“The upcoming Bitcoin halving has ignited anticipation and excitement in the crypto community, but a cautionary signal from the stablecoin metric, which accurately predicted the market’s top in 2019, is flashing a warning sign for a potential Bitcoin crash pre-halving.”
Bitcoin is currently experiencing a surge in price, reaching 17-month highs. With just 164 days until the next Bitcoin halving event and the potential approval of a Bitcoin exchange-traded fund (ETF), anticipation is high in the cryptocurrency market. However, despite Bitcoin’s impressive year-to-date gains, the stablecoin supply rate oscillator (SSRO) has raised concerns.
The SSRO, which measures the dominance of stablecoins versus Bitcoin, has reached a new all-time high. This suggests a significant appetite for Bitcoin accumulation on-chain but also indicates that the purchasing power of stablecoins is at a relative all-time low. This is the highest divergence in the SSRO since 2019, which could signal a retracement period before the next halving event in April 2024.
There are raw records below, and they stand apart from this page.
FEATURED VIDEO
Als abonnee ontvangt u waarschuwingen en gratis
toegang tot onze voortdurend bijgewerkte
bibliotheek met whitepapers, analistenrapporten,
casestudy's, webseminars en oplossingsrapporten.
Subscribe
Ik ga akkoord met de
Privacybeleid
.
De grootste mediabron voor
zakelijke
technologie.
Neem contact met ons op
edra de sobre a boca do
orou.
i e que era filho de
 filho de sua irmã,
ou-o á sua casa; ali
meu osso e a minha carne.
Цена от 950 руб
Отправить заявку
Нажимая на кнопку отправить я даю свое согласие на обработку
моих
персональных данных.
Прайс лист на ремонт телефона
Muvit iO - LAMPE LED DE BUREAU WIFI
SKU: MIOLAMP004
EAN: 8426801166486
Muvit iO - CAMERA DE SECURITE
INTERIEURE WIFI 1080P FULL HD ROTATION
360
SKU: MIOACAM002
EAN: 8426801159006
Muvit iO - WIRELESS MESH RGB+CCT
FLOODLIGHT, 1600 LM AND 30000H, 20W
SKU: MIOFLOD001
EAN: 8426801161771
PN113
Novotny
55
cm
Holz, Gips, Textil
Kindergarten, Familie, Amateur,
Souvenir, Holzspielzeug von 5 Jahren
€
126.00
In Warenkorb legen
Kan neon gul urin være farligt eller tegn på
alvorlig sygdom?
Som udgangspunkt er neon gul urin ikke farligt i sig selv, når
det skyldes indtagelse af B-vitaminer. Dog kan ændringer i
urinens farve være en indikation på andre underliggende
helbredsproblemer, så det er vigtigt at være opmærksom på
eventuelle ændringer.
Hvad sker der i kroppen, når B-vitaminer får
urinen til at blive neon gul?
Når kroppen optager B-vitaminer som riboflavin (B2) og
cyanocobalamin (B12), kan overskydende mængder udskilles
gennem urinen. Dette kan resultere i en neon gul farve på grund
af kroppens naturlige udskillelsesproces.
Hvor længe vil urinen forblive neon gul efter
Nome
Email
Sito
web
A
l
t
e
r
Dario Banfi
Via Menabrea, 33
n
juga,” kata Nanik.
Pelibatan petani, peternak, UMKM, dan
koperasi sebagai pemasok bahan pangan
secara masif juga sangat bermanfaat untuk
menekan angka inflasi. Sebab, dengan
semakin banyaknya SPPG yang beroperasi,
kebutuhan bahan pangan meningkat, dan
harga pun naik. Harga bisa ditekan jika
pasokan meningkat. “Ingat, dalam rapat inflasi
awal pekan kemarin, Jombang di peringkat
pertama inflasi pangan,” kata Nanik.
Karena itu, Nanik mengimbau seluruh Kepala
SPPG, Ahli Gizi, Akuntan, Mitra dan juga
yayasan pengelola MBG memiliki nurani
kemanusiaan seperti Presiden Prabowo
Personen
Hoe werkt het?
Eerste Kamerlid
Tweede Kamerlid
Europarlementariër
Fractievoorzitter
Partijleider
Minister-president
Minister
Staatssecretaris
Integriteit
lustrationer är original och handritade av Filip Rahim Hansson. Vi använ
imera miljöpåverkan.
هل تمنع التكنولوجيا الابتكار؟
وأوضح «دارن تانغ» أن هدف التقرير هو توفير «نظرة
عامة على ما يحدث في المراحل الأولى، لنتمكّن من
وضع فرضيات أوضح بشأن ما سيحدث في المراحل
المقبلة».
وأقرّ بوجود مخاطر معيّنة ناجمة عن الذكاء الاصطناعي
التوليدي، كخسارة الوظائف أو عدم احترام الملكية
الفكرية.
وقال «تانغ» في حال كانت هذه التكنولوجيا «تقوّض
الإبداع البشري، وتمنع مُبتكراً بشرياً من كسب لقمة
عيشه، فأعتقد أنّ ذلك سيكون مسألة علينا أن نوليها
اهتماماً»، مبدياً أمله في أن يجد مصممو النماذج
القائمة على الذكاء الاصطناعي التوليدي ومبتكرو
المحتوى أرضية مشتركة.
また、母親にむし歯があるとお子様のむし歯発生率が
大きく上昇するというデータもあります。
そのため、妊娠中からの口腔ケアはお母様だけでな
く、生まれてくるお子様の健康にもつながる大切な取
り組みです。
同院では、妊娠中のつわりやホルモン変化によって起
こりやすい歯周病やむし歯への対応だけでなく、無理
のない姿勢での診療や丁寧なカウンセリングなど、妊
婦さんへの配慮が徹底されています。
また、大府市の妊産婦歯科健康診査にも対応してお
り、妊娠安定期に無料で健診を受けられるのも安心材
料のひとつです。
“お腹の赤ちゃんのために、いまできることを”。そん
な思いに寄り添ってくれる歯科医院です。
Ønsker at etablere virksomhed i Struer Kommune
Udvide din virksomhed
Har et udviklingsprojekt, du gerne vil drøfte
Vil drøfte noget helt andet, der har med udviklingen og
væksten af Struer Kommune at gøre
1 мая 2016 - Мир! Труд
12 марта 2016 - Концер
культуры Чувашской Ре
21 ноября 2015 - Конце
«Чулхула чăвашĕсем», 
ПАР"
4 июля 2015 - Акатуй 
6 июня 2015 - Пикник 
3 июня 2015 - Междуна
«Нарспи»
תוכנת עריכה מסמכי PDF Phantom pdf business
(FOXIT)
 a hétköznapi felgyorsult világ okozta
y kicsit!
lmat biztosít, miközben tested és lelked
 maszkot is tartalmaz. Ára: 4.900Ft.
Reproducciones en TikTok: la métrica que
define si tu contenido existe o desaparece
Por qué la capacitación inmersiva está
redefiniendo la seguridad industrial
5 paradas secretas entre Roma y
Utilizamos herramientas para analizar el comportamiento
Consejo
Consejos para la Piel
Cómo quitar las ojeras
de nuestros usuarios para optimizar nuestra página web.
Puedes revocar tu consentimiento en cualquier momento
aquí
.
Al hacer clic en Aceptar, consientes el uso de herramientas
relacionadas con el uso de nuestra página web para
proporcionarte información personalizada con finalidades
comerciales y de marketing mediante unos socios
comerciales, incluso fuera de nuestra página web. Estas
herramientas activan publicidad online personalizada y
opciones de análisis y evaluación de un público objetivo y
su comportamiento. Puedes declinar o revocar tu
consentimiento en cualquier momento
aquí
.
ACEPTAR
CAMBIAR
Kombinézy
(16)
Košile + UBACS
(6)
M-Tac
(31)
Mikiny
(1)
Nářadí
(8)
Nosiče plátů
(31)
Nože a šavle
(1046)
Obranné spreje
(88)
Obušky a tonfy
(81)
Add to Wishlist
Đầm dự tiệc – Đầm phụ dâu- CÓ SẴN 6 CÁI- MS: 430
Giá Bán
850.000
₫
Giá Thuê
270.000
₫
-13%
On the other hand, the reserve risk (RR) indicator paints a unique picture of market sentiment. While the SSRO is at record levels, the RR remains at multiyear lows. Historically, buying Bitcoin when the RR is at such low levels has resulted in significant returns. This implies that despite the current high price of Bitcoin, confidence remains very high in its future performance.
Long-term holders, who currently control an all-time high percentage of the total supply, may be well-positioned for major gains. Additionally, the potential inflows into a Bitcoin ETF could further boost the price of Bitcoin, leading to predictions of six-figure price targets.
It’s important to note that this article does not provide investment advice or recommendations. Readers should conduct their own research before making any investment decisions.